Die Erfurter Studierenden können sich nun auf Lehrveranstaltungen freuen, die auch die Forschungsthemen von Jelena von Achenbach abdecken. Ab dem Wintersemester 23/24 werden das voraussichtlich Veranstaltungen zum Thema "Demokratie unter Druck" und "wehrhafte Demokratie", zu den historischen Grundlagen des Rechts, zum Menschenrecht auf Gesundheit in und nach der Pandemie oder zum politischen System der Europäischen Union sein. "Und ich schaue natürlich auch, was die Studierenden besonders interessiert und versuche, das in den Veranstaltungen einzubeziehen." Denn der Austausch mit den Studierenden ist ihr sehr wichtig.

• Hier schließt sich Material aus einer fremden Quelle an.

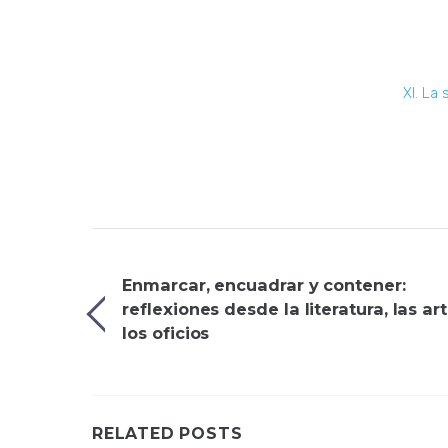
XI. La
Enmarcar, encuadrar y contener:
reflexiones desde la literatura, las ar
los oficios
RELATED POSTS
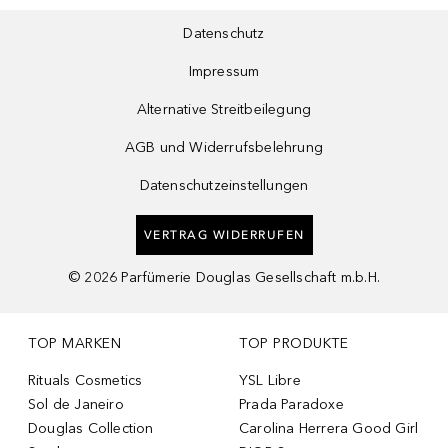
Datenschutz
Impressum
Alternative Streitbeilegung
AGB und Widerrufsbelehrung
Datenschutzeinstellungen
VERTRAG WIDERRUFEN
©
2026
Parfümerie Douglas Gesellschaft m.b.H.
TOP MARKEN
TOP PRODUKTE
Rituals Cosmetics
YSL Libre
Sol de Janeiro
Prada Paradoxe
Douglas Collection
Carolina Herrera Good Girl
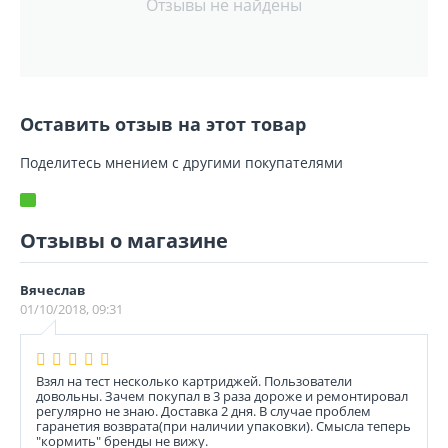
Отзывы не найдены
Оставить отзыв на этот товар
Поделитесь мнением с другими покупателями
Отзывы о магазине
Вячеслав
01/10/2018, 09:31
Взял на тест несколько картриджей. Пользователи
довольны. Зачем покупал в 3 раза дороже и ремонтировал
регулярно не знаю. Доставка 2 дня. В случае проблем
гаранетия возврата(при наличии упаковки). Смысла теперь
"кормить" бренды не вижу.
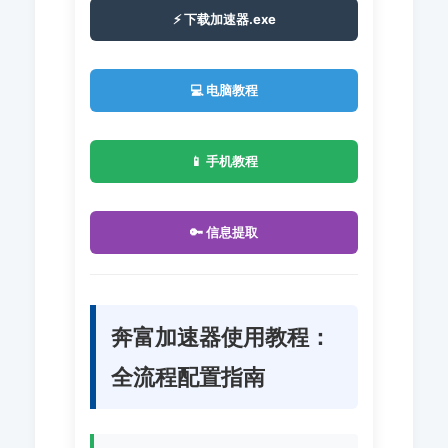
⚡ 下载加速器.exe
💻 电脑教程
📱 手机教程
🔑 信息提取
奔富加速器使用教程：
全流程配置指南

Klingt irgendwie nach einer viel beschäftigten Frau. Bleibt da auch noch Zeit für Privates? "Ja klar", sagt von Achenbach und lacht: "Ich spiele in Sandkästen, bin auf Klettergerüsten unterwegs, hopse auf dem Trampolin und gehe Eis oder Kuchen essen: Meine Freizeit richtet sich hauptsächlich nach dem Kommando meines kleinen Sohnes."
Wir freuen uns, sie nun bei uns zu wissen, und sagen: Herzlich willkommen an der Universität Erfurt!